# Source document
Hazards of Genetically Engineered Foods and Crops

In 1999, front-page stories in the British press revealed Rowett Institute scientist Dr. Arpad Pusztai’s explosive research findings that GE potatoes are poisonous to mammals. These potatoes were spliced with DNA from the snowdrop plant and a commonly used viral promoter, the Cauliflower Mosaic Virus (CaMv). GE snowdrop potatoes were found to be significantly different in chemical composition from regular potatoes, and when fed to lab rats, damaged their vital organs and immune systems. The damage to the rats’ stomach linings apparently was a severe viral infection caused by the CaMv viral promoter apparently giving the rats a severe viral infection. Most alarming of all, the CaMv viral promoter is spliced into nearly all GE foods and crops.

(Source records)
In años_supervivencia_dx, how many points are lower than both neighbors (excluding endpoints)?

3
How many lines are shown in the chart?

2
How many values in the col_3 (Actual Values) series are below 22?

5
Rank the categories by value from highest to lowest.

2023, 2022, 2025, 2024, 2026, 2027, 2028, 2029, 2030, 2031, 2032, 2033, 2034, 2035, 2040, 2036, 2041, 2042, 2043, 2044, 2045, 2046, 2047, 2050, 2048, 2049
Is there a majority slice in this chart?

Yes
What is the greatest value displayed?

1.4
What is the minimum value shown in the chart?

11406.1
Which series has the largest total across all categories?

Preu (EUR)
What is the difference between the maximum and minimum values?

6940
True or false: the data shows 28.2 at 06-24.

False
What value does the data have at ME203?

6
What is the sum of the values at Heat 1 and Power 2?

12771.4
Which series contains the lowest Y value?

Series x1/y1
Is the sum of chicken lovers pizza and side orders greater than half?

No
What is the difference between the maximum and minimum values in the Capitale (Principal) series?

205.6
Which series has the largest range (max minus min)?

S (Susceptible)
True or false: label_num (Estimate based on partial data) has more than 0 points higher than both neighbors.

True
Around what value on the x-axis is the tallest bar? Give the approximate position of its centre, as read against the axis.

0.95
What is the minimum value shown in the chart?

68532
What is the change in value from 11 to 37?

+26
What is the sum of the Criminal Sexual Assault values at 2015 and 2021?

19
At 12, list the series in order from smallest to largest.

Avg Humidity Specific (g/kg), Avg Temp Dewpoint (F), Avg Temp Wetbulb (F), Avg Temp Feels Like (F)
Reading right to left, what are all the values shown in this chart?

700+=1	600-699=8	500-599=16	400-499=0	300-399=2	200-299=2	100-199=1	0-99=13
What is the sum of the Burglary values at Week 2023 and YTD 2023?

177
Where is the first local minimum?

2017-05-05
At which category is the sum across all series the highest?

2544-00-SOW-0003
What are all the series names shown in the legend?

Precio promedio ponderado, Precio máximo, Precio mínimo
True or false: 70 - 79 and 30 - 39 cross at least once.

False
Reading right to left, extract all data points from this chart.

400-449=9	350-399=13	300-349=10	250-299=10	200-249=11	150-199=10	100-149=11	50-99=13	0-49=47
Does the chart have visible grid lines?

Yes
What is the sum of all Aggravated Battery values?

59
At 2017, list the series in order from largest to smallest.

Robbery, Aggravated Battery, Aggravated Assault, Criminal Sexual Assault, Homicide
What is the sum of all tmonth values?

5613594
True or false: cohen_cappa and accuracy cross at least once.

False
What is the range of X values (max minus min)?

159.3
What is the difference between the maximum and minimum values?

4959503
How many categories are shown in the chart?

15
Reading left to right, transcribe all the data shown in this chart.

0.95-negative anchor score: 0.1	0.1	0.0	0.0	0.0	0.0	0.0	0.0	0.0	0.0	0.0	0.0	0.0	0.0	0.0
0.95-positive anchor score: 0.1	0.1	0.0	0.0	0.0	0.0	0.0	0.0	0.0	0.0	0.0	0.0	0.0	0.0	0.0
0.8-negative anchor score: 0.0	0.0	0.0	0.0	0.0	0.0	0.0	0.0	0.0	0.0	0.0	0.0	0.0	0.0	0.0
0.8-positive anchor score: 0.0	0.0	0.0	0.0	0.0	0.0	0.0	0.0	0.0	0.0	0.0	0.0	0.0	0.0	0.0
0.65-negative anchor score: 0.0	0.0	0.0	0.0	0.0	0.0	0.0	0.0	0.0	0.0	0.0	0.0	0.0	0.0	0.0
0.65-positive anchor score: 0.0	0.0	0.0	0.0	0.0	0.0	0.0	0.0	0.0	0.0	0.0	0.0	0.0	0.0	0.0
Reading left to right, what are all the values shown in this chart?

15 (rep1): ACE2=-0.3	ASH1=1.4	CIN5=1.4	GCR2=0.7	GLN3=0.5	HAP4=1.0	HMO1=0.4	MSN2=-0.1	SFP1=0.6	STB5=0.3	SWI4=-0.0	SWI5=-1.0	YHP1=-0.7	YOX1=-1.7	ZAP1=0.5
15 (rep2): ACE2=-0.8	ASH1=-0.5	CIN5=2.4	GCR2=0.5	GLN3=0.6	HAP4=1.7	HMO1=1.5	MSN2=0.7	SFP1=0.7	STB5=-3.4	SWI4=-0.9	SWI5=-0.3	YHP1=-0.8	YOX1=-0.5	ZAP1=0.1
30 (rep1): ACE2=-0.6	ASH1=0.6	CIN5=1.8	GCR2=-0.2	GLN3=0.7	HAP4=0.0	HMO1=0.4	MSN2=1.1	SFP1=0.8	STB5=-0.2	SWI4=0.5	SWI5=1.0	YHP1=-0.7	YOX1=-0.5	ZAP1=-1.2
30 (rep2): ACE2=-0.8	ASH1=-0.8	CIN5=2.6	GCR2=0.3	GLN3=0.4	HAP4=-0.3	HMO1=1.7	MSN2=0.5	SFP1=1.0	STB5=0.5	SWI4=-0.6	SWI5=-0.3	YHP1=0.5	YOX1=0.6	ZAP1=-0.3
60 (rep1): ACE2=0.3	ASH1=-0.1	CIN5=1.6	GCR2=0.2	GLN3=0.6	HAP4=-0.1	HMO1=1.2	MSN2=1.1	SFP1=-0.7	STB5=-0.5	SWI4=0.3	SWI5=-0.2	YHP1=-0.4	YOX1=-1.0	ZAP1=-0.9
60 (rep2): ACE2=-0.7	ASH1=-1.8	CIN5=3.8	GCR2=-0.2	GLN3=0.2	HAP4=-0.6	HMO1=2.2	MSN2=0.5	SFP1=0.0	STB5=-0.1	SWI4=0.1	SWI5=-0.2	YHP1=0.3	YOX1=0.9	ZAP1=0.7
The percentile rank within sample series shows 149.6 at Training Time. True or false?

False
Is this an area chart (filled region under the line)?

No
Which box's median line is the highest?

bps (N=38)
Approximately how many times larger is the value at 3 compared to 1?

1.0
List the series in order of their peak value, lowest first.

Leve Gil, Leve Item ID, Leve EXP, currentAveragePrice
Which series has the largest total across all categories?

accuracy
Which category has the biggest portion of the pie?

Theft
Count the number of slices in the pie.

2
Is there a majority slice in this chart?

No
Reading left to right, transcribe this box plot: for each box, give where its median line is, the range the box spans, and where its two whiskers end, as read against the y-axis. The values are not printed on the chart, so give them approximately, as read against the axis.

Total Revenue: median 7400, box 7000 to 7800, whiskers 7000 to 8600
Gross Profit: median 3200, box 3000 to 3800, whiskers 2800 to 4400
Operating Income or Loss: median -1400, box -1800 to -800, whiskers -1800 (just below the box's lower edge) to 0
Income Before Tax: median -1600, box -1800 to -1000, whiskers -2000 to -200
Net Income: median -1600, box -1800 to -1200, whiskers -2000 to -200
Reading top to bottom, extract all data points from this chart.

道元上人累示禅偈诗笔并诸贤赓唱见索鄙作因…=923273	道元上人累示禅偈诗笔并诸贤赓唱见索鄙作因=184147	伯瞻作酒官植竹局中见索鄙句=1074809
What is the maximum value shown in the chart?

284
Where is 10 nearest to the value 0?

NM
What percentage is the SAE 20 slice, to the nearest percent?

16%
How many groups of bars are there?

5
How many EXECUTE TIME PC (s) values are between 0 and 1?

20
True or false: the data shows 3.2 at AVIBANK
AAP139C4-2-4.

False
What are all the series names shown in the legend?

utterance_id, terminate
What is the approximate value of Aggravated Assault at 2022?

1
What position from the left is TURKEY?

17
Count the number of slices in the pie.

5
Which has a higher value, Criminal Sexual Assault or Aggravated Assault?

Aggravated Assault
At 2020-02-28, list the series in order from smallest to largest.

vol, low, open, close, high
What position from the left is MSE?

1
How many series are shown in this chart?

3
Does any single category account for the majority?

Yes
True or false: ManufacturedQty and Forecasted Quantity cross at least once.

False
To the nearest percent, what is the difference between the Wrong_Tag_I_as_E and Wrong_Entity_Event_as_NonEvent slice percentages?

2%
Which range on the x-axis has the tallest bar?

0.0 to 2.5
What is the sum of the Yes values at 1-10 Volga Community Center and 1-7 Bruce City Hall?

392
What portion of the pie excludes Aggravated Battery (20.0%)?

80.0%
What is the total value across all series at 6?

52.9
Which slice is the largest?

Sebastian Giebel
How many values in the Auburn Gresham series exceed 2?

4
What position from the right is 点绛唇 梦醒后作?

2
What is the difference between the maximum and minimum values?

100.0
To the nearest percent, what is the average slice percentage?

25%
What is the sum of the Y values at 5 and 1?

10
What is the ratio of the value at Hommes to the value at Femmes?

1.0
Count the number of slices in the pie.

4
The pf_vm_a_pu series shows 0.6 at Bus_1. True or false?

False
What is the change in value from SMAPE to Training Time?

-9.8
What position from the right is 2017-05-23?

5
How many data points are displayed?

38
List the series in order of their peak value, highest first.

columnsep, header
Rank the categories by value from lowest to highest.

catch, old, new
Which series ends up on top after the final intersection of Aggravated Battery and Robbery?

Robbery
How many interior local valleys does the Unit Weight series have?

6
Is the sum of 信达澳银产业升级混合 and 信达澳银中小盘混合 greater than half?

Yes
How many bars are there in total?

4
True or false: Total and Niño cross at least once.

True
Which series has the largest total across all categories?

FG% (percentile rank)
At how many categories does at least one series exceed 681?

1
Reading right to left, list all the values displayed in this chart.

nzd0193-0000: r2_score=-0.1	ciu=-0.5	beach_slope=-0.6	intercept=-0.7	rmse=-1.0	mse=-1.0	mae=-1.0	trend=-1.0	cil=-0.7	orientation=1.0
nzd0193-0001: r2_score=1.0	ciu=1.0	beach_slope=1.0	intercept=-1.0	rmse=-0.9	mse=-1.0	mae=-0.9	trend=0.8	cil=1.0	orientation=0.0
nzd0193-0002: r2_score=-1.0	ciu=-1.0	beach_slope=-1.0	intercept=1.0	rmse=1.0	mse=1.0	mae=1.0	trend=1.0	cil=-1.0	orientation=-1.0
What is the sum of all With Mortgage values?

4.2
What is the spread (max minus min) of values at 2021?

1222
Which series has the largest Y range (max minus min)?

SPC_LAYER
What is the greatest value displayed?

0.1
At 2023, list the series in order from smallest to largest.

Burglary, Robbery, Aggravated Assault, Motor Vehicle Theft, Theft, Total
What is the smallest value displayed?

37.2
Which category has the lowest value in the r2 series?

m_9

# Problem
Translate this sentence from the text on genetically engineered foods into Spanish: "These potatoes were spliced with DNA from the snowdrop plant and a commonly used viral promoter, the Cauliflower Mosaic Virus (CaMv)."

# Result of the task
A estas papas se les empalmó ADN de la planta campanilla de invierno y de un promotor viral de uso común, el virus del mosaico de la coliflor (CaMv).